A nurse is caring for a client who was admitted for alcohol disorder. which one of the following require follow uo by the nurse? select all that apply
- A. Cardiac assessment
- B. Smoking history
- C. Genitourinary assessment
- D. Neurological assessment
- F. Client's recent loss
- G. Gastrointestinal assess,ment
Correct Answer: B
Rationale: The correct answer is B: Smoking history. This requires follow-up by the nurse because smoking can exacerbate alcohol-related health issues. The nurse needs to assess smoking habits to provide comprehensive care and address potential risks.
A: Cardiac assessment is important but not specifically related to alcohol disorder.
C: Genitourinary assessment may be important but is not a priority in this case.
D: Neurological assessment is crucial in alcohol disorder but is not the focus of the question.
F: Client's recent loss is important but not directly related to the client's alcohol disorder.
G: Gastrointestinal assessment is relevant but not a priority in this scenario.
A male client with schizophrenia is demonstrating echolalia, which is becoming annoying to other clients on the unit. What intervention is best for the RN to implement?
- A. Isolate the client from the other clients.
- B. Administer PRN sedative.
- C. Avoid recognizing the behavior.
- D. Escort the client to his room.
Correct Answer: C
Rationale: The correct answer is C: Avoid recognizing the behavior. Echolalia is the repetition of words or phrases spoken by others, common in schizophrenia. By not reinforcing or acknowledging the behavior, the client may eventually stop. Isolating the client (Choice A) may lead to feelings of rejection. Administering a sedative (Choice B) may not address the underlying behavior. Escorting the client to his room (Choice D) does not address the echolalia directly.
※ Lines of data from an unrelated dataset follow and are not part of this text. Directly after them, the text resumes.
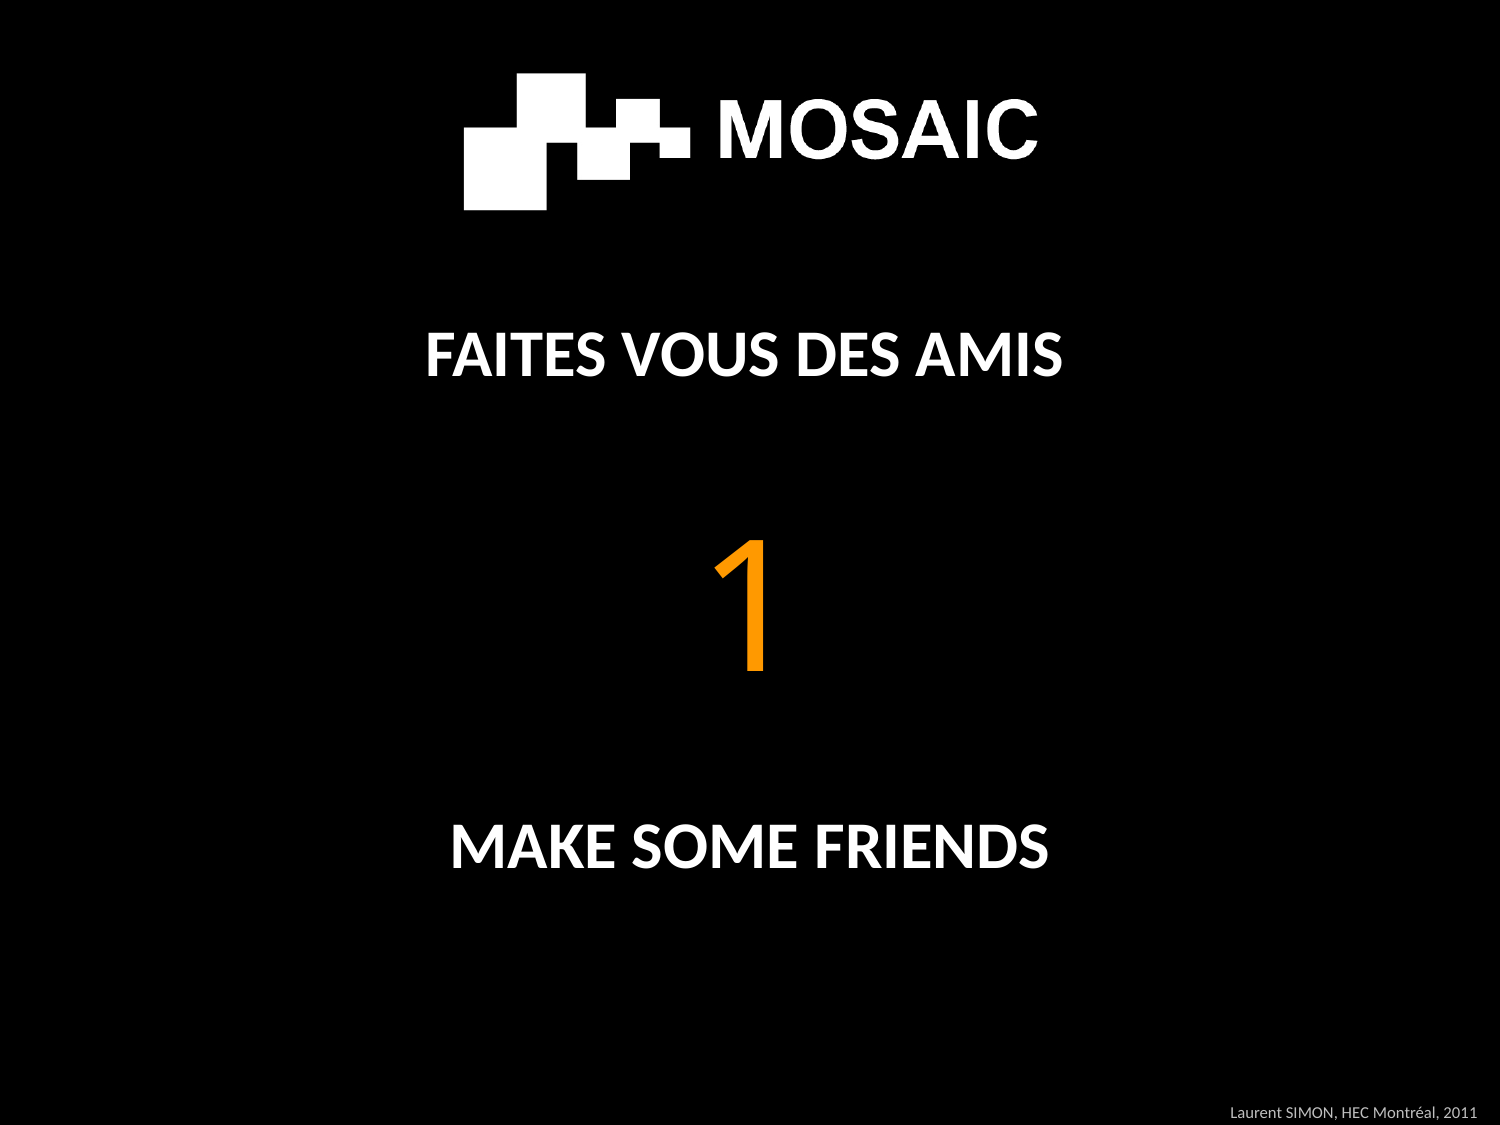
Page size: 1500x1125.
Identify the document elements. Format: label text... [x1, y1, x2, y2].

text_box FAITES VOUS DES AMIS [410, 302, 1079, 398]
picture [395, 4, 1105, 211]
text_box Laurent SIMON, HEC Montréal, 2011 [1215, 1093, 1493, 1125]
text_box 1 [684, 480, 819, 716]
text_box MAKE SOME FRIENDS [434, 794, 1066, 890]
What principle about nurse-patient communication should guide a nurse’s fear about “saying the wrong thing†to a patient?
- A. Patients tend to appreciate a well-meaning person who conveys genuine acceptance, respect, and concern for their situation.
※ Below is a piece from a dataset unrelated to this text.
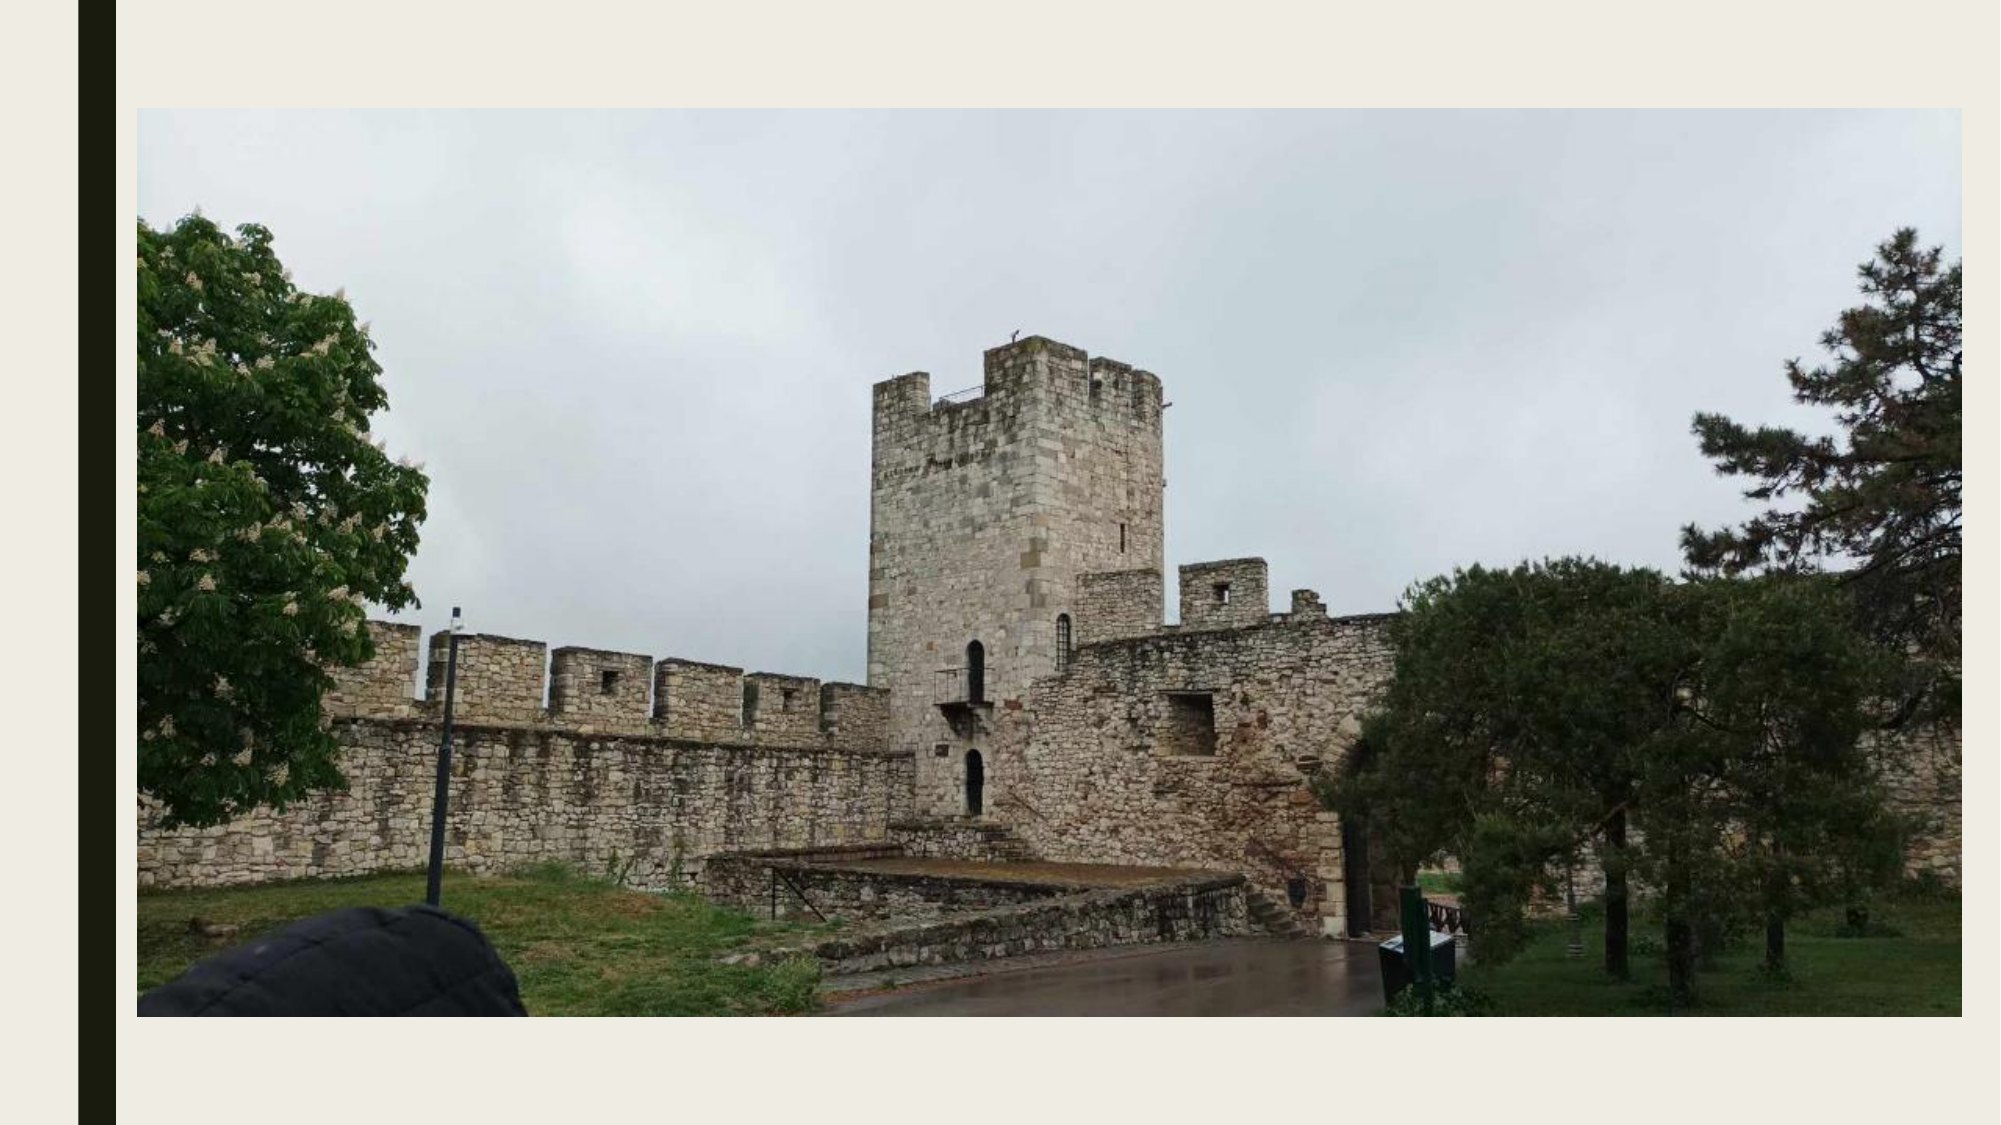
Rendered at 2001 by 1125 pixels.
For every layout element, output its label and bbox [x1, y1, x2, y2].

picture [137, 108, 1962, 1017]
- B. The patient is more interested in talking to you than listening to what you have to say and so is not likely to be offended.
- C. Considering the patient’s history, there is little chance that the comment will do any actual harm.
- D. Most people with a mentally illness have by necessity developed a high tolerance of forgiveness.
Correct Answer: A
Rationale: Correct Answer: A
Rationale: Effective nurse-patient communication is based on building trust, empathy, and understanding. Patients value sincerity, respect, and genuine concern from their healthcare providers. By conveying acceptance and respect, nurses can establish a positive rapport with patients, which is essential for effective communication. Patients are more likely to open up and trust a nurse who demonstrates empathy and understanding. This approach helps create a supportive environment for the patient to express their concerns and feel heard. Choices B, C, and D do not address the fundamental principles of building a therapeutic nurse-patient relationship through effective communication. Choice B assumes the patient is not likely to be offended, which may not always be the case. Choice C focuses on potential harm, which is not the primary concern in effective communication. Choice D makes a generalization about individuals with mental illness, which is not relevant to the principle of communication in nursing.
When patients diagnosed with schizophrenia suffer from anosognosia, they often refuse medication, believing that:
- A. Medications provided are ineffective.
- B. Nurses are trying to control their minds.
- C. The medications will make them sick.
- D. They are not actually ill.
Correct Answer: D
Rationale: The correct answer is D: They are not actually ill. Anosognosia is a symptom of schizophrenia where patients lack awareness of their illness. This leads them to deny their condition and refuse treatment. Choice A is incorrect as it assumes patients are aware of the medication's effectiveness. Choice B is incorrect as it introduces a paranoid belief not related to anosognosia. Choice C is incorrect as it focuses on physical side effects, not denial of illness.